Aim of the exercise: The answer must consist solely of the lines from the opening line of the entries through the line with "ring pip: (845, 568)", transcribed exactly and without any pictures.

[Data extracted from a collection]
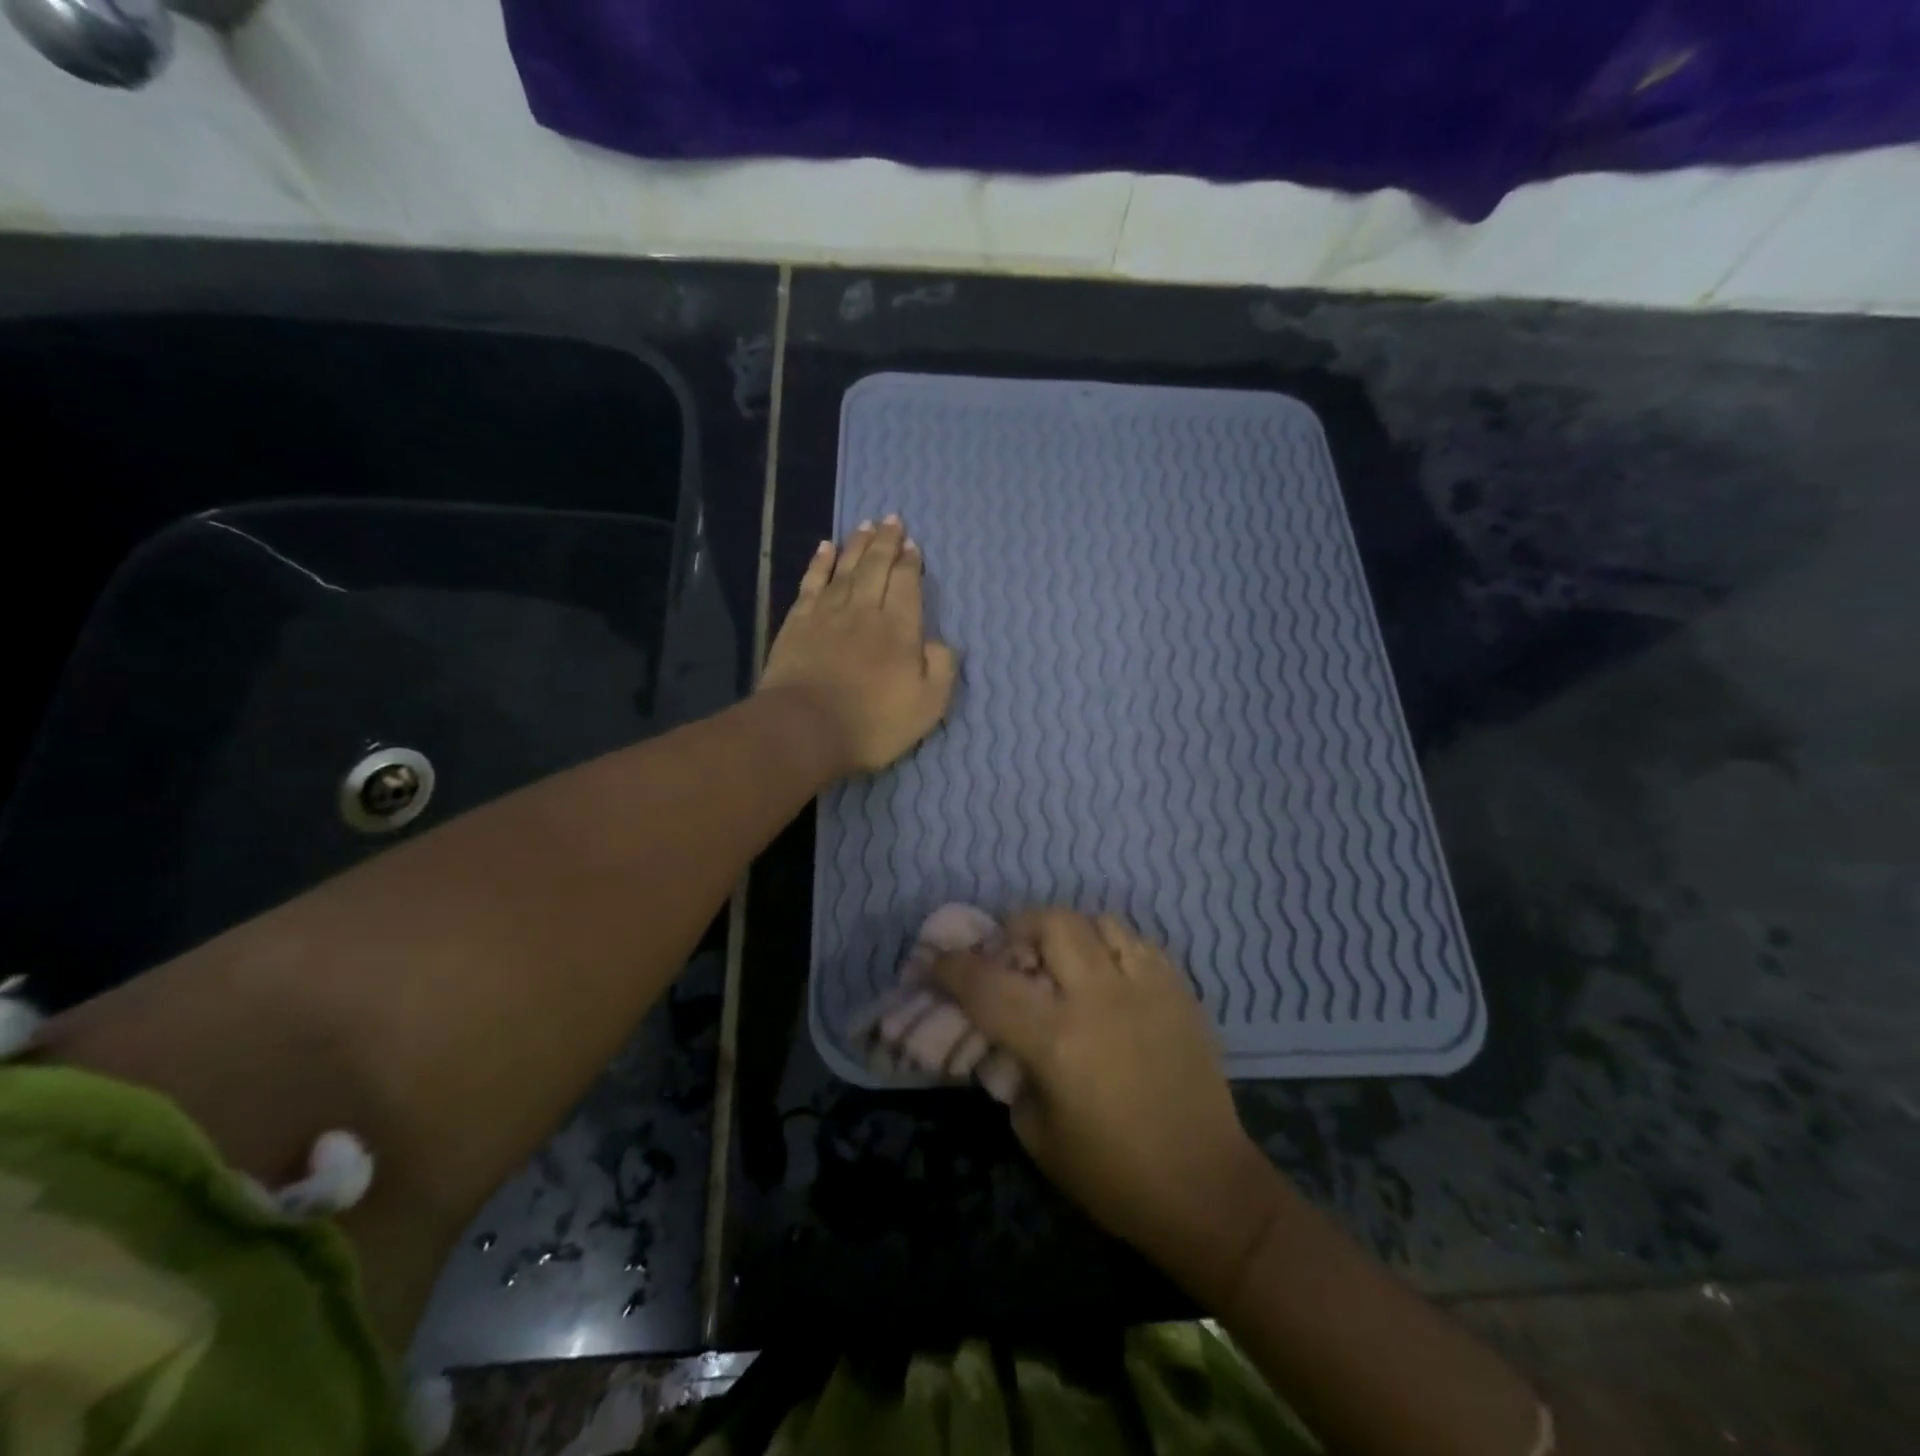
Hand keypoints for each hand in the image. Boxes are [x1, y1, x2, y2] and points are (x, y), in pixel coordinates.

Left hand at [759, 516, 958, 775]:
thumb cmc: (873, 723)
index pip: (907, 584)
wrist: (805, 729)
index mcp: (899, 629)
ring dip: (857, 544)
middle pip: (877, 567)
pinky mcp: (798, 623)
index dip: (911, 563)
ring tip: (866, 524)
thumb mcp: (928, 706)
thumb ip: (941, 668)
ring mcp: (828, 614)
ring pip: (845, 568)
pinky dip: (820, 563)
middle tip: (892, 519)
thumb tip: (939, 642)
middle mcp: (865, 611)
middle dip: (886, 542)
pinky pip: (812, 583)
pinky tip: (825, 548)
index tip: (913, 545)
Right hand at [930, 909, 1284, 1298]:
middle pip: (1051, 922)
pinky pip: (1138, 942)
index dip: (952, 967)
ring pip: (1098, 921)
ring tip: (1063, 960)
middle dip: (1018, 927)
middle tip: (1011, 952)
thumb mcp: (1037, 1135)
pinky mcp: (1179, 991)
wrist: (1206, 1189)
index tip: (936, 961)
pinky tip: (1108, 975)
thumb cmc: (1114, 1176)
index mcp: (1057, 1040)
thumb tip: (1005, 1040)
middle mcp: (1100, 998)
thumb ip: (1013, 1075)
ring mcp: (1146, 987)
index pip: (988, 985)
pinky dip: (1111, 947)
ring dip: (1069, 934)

Task output:
Hand keypoints for each hand in the image. Boxes are [x1, y1, x2, y2] and points are (x, y), in pixel coordinates.

Left hand at [759, 516, 958, 775]:
thumb cmc: (873, 723)
index pip: (907, 584)
wrist: (805, 729)
index mcp: (899, 629)
ring dip: (857, 544)
middle pip: (877, 567)
pinky mcp: (798, 623)
index dip: (911, 563)
ring tip: (866, 524)
thumb mcp: (928, 706)
thumb ip: (941, 668)
ring mcp: (828, 614)
ring pip: (845, 568)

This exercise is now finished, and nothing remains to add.